▶ [TRY IT] Rewrite each of the rows below with every instance of "value" changed to "reading" and nothing else altered. Omit the pictures from your answer.
Segment Open
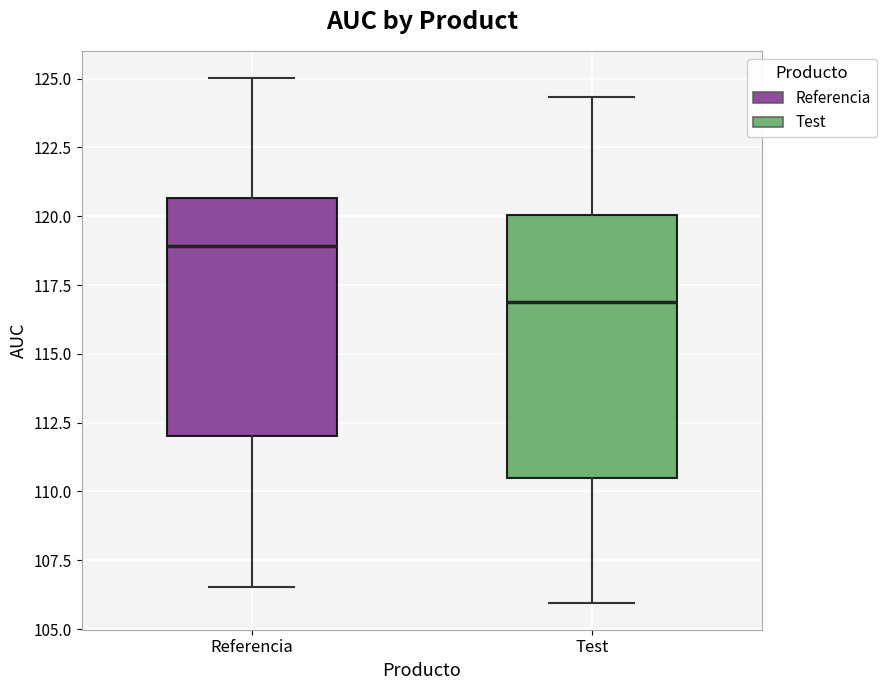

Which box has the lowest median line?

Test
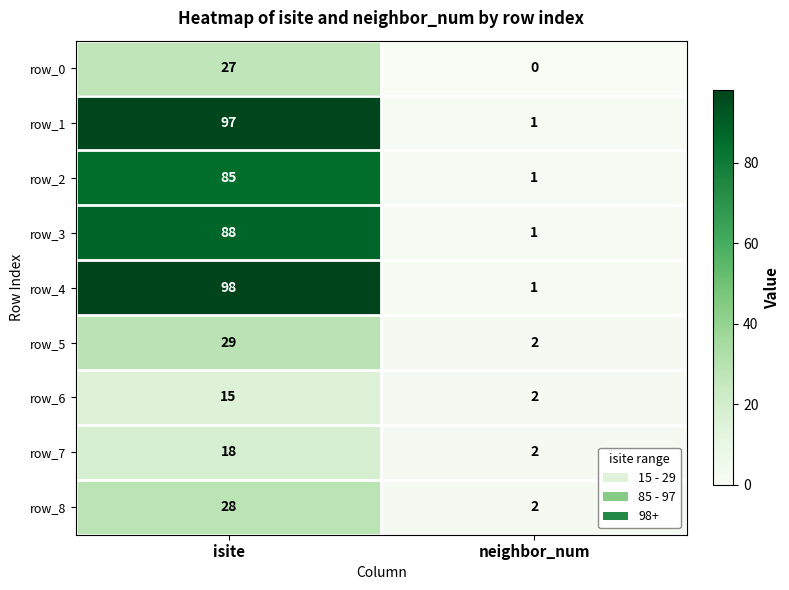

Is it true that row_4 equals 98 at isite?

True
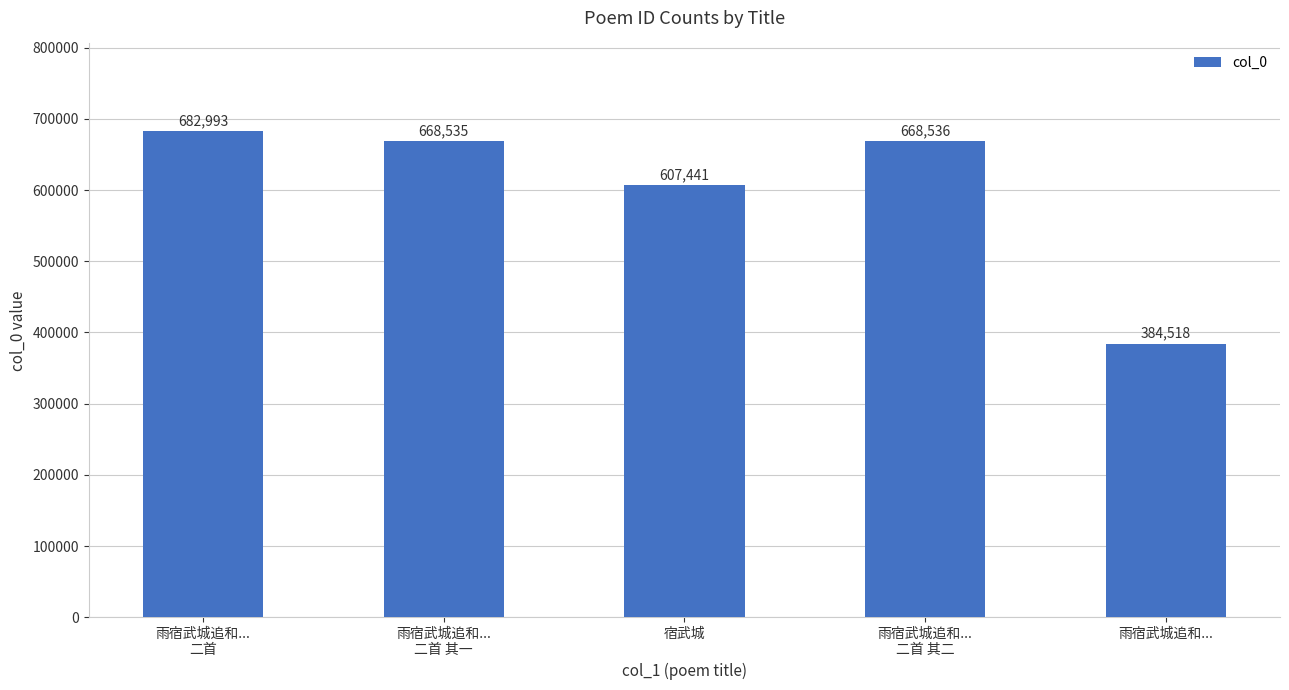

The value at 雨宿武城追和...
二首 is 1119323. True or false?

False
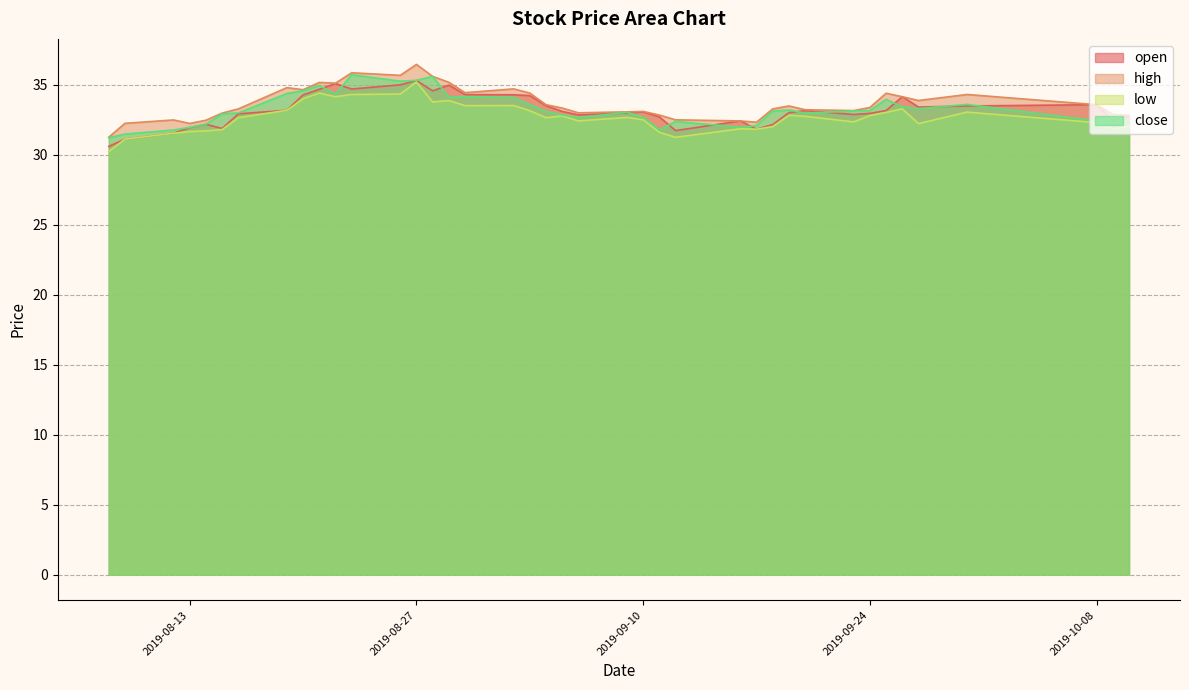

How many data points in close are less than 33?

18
Segment Closed
▶ [SOLUTION BELOW]
Which box has the lowest median line?

Test

Is it true that row_4 equals 98 at isite?

True

The reading at 雨宿武城追和...
二首 is 1119323. True or false?

False

How many data points in close are less than 33?

18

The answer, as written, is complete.